AIM OF THE EXERCISE: Reproduce everything from the start of the records down to the line containing "your academic prose, avoid common writing", and reproduce nothing beyond it.

[Collected data]
***
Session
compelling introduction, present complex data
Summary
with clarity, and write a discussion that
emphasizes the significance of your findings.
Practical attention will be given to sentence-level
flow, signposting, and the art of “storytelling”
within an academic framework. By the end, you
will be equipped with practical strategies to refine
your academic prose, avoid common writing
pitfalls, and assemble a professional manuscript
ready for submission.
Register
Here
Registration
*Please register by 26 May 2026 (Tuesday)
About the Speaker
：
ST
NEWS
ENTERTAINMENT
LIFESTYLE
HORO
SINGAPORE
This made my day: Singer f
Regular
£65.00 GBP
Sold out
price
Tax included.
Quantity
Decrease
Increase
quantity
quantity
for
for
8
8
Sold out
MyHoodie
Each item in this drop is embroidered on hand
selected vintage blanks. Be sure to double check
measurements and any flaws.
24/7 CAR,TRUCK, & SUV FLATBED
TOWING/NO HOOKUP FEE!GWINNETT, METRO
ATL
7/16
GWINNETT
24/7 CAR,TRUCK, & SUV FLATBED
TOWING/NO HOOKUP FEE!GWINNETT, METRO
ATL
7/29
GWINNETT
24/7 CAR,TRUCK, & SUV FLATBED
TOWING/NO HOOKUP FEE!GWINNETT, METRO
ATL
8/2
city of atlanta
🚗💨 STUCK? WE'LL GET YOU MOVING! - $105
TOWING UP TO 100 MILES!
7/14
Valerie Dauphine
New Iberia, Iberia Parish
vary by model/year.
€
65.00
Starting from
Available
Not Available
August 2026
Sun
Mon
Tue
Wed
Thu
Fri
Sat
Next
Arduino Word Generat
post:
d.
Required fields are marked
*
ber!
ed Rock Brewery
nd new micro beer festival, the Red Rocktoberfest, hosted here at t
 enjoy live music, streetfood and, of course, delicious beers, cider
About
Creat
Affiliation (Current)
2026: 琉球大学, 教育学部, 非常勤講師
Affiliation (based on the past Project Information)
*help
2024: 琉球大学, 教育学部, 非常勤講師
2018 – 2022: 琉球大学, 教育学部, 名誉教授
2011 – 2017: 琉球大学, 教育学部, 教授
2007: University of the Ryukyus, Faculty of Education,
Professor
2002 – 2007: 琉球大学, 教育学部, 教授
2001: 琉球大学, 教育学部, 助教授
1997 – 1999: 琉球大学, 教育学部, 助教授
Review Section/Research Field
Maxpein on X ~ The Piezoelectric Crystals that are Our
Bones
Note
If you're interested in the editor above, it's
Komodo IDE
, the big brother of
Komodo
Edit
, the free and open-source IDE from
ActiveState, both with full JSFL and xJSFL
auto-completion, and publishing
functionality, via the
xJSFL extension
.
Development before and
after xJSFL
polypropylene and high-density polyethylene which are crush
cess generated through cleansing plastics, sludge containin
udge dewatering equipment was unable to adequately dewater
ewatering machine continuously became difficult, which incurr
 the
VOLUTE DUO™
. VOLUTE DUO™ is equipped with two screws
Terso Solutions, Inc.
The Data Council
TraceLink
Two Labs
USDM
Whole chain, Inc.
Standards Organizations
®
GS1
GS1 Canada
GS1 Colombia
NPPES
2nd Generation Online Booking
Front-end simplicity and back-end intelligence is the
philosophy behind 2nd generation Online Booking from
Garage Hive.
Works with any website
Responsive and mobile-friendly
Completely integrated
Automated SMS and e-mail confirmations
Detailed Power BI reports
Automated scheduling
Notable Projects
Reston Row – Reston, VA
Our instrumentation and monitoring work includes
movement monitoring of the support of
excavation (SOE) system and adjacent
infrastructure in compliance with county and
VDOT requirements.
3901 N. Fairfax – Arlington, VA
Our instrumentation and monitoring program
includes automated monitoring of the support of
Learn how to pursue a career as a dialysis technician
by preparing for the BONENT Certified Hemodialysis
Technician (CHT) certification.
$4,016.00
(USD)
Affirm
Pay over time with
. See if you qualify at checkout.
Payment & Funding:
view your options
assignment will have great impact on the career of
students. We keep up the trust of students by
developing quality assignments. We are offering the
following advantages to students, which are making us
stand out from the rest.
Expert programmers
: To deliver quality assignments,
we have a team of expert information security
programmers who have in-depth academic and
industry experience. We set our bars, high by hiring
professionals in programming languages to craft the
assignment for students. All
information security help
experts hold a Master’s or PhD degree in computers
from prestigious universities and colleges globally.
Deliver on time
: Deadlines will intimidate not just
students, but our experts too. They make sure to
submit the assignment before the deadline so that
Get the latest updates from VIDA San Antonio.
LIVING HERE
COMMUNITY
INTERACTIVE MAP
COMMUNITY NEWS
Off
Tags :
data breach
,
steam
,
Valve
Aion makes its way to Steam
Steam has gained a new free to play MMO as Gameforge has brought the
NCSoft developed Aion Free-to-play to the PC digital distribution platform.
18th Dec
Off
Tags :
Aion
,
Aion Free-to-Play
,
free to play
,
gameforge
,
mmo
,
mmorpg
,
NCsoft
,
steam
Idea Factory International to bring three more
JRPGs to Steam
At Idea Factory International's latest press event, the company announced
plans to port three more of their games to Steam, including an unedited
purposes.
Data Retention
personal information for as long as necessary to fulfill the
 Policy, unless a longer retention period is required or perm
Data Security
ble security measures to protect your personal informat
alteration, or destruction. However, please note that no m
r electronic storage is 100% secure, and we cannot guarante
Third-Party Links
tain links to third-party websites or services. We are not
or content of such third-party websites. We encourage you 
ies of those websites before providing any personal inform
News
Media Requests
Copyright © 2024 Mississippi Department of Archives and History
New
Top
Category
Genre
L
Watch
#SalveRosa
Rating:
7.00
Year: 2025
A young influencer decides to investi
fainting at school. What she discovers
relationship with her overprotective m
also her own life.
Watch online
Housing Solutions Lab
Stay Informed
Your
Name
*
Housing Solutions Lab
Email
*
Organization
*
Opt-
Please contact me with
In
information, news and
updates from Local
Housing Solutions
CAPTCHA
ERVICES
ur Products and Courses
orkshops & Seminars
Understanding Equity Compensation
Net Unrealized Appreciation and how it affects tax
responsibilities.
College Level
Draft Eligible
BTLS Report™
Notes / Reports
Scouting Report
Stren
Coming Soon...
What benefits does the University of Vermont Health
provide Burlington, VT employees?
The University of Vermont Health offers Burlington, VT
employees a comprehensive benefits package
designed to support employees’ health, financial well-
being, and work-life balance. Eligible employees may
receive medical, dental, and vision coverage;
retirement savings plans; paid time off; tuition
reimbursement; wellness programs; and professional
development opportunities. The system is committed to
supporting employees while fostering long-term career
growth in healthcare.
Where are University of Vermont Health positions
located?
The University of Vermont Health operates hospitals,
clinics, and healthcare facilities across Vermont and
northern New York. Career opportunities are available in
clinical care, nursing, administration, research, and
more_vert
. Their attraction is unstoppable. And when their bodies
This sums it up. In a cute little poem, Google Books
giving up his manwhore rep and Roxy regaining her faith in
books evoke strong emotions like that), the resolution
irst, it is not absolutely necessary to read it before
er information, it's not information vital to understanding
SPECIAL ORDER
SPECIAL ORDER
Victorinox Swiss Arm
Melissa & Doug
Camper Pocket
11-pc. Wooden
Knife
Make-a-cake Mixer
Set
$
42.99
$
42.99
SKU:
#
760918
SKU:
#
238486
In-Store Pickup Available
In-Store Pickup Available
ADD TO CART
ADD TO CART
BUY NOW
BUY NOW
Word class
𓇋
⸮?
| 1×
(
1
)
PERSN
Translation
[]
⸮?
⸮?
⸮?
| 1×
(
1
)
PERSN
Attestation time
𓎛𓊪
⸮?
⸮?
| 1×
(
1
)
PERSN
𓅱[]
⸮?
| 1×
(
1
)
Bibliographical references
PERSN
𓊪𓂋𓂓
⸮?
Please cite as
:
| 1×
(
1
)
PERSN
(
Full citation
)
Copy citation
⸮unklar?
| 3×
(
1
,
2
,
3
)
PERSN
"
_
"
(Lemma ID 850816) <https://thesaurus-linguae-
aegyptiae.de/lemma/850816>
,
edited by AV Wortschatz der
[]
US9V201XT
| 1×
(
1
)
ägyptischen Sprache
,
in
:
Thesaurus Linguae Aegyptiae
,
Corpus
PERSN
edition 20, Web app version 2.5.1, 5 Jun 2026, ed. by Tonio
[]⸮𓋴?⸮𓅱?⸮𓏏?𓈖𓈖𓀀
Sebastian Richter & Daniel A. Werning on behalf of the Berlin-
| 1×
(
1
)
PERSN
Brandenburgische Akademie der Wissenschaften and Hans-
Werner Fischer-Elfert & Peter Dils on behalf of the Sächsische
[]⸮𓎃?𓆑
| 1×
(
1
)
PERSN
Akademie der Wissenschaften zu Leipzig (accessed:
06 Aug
***
ANSWER TO THIS PROBLEM:
Session
compelling introduction, present complex data
Summary
with clarity, and write a discussion that
emphasizes the significance of your findings.
Practical attention will be given to sentence-level
flow, signposting, and the art of “storytelling”
within an academic framework. By the end, you
will be equipped with practical strategies to refine
your academic prose, avoid common writing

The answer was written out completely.